With his LSE lecture
David Miliband is back. We should be delighted: not, one would hope, because there are too many partisan squabblers who wanted him to lead the Party and can’t accept that he lost, but because we are all grown-ups and he is a huge talent which we cannot afford to waste. But some of his speech is both disturbing, and remarkable, nonetheless.

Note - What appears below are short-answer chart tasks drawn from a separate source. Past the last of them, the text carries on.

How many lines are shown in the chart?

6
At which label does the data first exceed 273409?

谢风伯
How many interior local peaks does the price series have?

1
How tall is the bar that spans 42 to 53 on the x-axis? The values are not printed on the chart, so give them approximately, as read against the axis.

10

First, it is disturbing because you realise how constrained he is by the awful combination of filial loyalty and media scrutiny. So, whatever he says needs to be said in a code so opaque that it seems asking the impossible for any speech to break new ground. As Sunder Katwala points out, when talking about British politics he is carefully higlighting points of convergence with his brother, determined not to provide a credit-card-breadth of difference between them. But these contortions ultimately twist his message. For example, one of the other points of convergence seems to be on the befuddled topic of community organising, which even the more committed members of David’s own campaign team thought its weak point. Much as we try to think otherwise, it is painful to watch David attempt to locate and reinforce these points of brotherly convergence. The ultimate conclusion of all of this must be the obvious one, that it cannot be good for Labour for one of its true remaining heavyweight talents to be hobbled thus; to be neither in the Shadow Cabinet nor truly enjoying the freedom of the back benches.
But perhaps more remarkable is his quoting of Anthony Painter’s and Nick Lowles’ fascinating Searchlight report, “Fear and Hope – the new politics of identity”. In the key passage, he notes “the danger of assuming a natural centre-left majority when values issues cut across political divides in a fundamental way”.

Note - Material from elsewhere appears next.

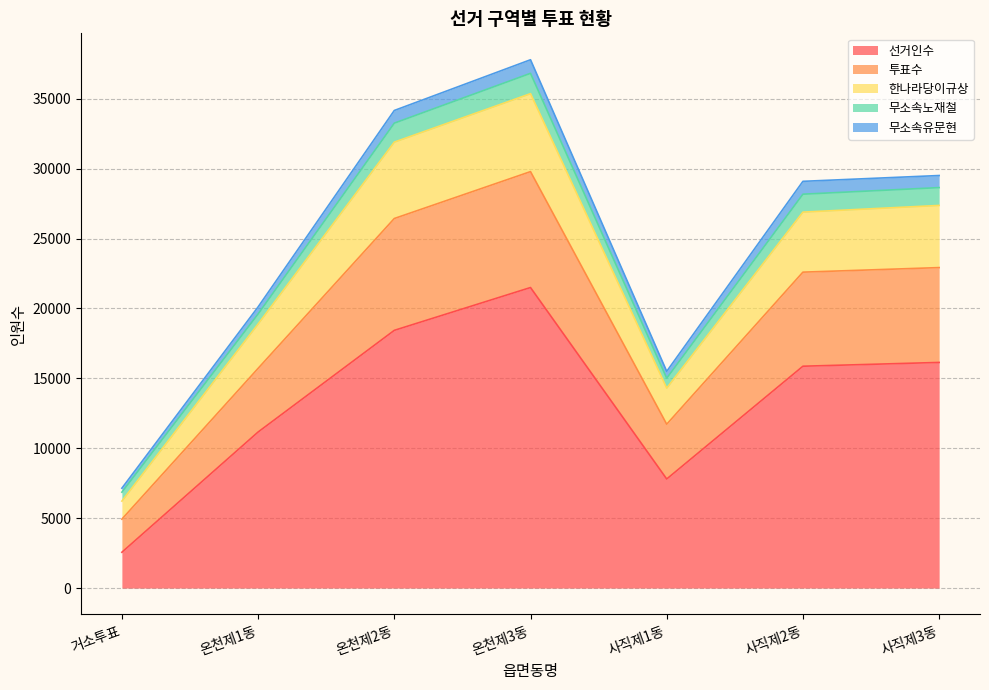

Which category has the lowest value across all series?

거소투표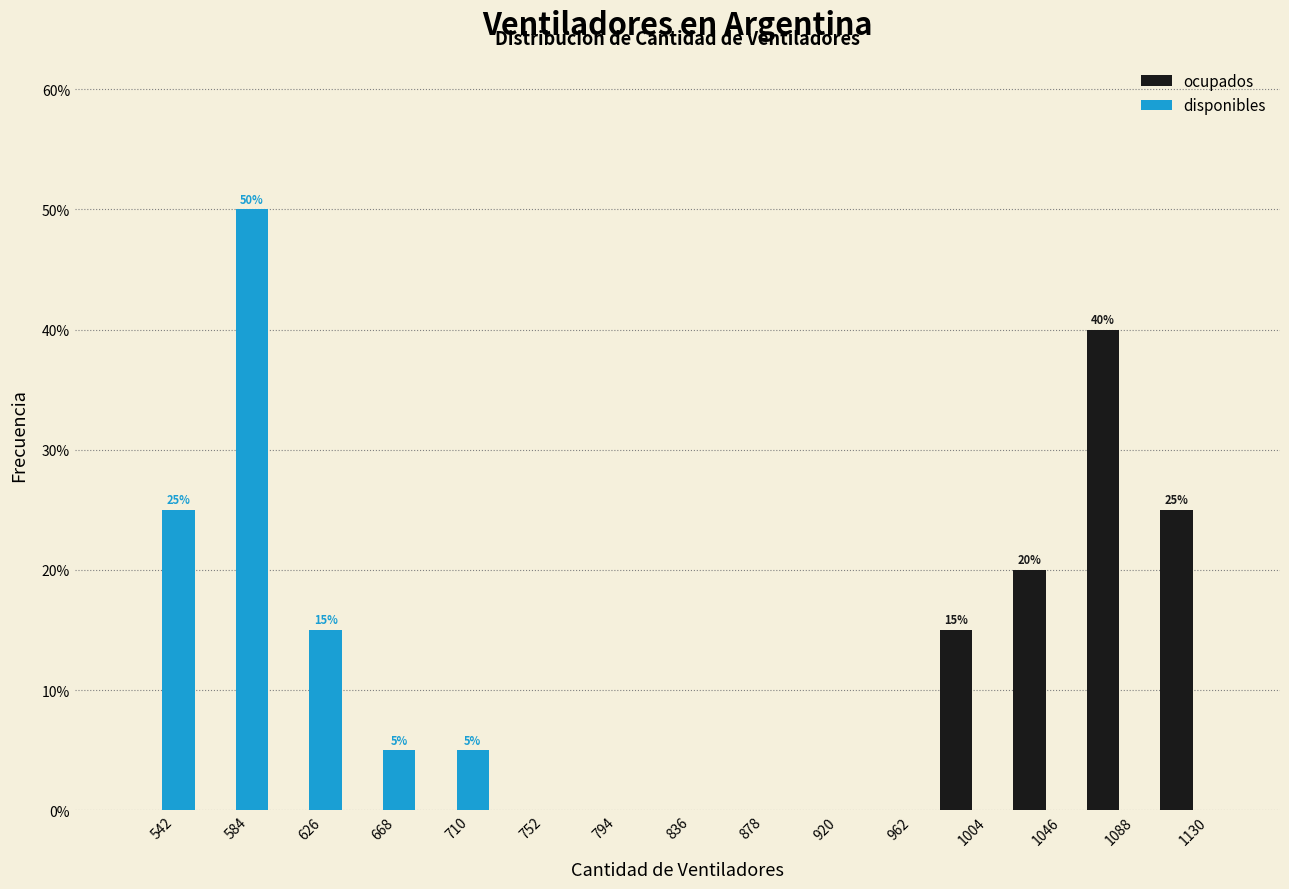

In the ocupados series, which range on the x-axis has the tallest bar?

1067 to 1109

Or rather, he says that we should not assume a progressive majority – in specific cases: note the caveat. Report co-author Anthony Painter goes further in his own summary article – tellingly, with no caveats– simply: “there is no progressive majority in English politics”. But essentially they are saying the same thing. And Painter’s comment is not ten-a-penny political commentary, but good research based on the attitudes of real people (for the record, back in January and based on no research whatsoever, we wrote here those same words: “there is no progressive majority”).
Now, the purpose of this piece is not to try and dissect the speech for differences between the Milibands, an exercise we can happily leave to the more hostile media. But, on this one point, let’s try and be honest and clear on David’s speech: it is difficult not to feel that the catch-all caveat “when values issues cut across political divides in a fundamental way” can be made to mean, er, whatever we need it to mean. Perhaps this is just in case someone concluded that he did not sign up to the progressive majority espoused by his brother. Or indeed, perhaps he truly believes the two are aligned on this (at any rate, we can certainly understand his reasons for wanting it to seem so). But neither does he thoroughly convince that he does not, too, reject the progressive majority.
Ed Miliband wrote unequivocally in the Guardian on 14 January: “there is a progressive majority”. But where is it? Where are these elusive progressives, who so happily voted in a right-wing government? The answer is, it seems, that they are everywhere, except in the square on the ballot paper marked “Labour”.
In British left-wing politics today, it appears there are many gifted tailors – let’s call them the Neal Lawsons of this world – who will tell us of the fine properties of this cloth or that, of this left-leaning demographic or that which will cover Labour electorally. And the fact is that, unlike Hans Christian Andersen’s Emperor, we are not naked. It’s worse: we are partially-clothed. It’s a borderline case, a skirt which is only just too short. Our friends are all torn on the thorny issue and no-one will tell us the truth, that our fine clothes don’t reach down far enough.
But, you say, hang on: isn’t this an old concept, didn’t even Tony Blair in 1997 think there was a progressive majority in Britain that we should target? Well, yes and no: George Orwell wanted to ban the word “progressive” for the very good reason that it is too subjective. You see, Blair had a very different idea of what “progressive” meant, including bringing in all of the Liberal supporter space – a feat clearly no longer possible, now it is split – and more. Right now, we reach out to leftish Liberals, with mixed success and they are small in number. Rightist liberals are out of reach, locked grimly into the Coalition. Resurgent nationalists have already eaten into our “progressive” vote in Scotland. But what we don’t do effectively is to reach out to disaffected Tories, or those unaligned centrists simply fed up with politics. We seem just not to understand broad church politics any more. Cameron does.
In short: the evidence against the progressive majority is quietly stacking up, if we choose to hear it. At some point the voices of those who honestly think we are mistaken in sustaining its existence will get louder. Perhaps eventually they will reach a deafening roar; or, alternatively, perhaps they will be drowned out by the well-intentioned but wrong-headed idealism which keeps this myth alive.
But – let’s be clear – the Emperor in this case is not Ed Miliband, nor Neal Lawson, nor Neil Kinnock, nor any other figure. It is, simply, all and any of us who opt to sit here with our fingers in our ears.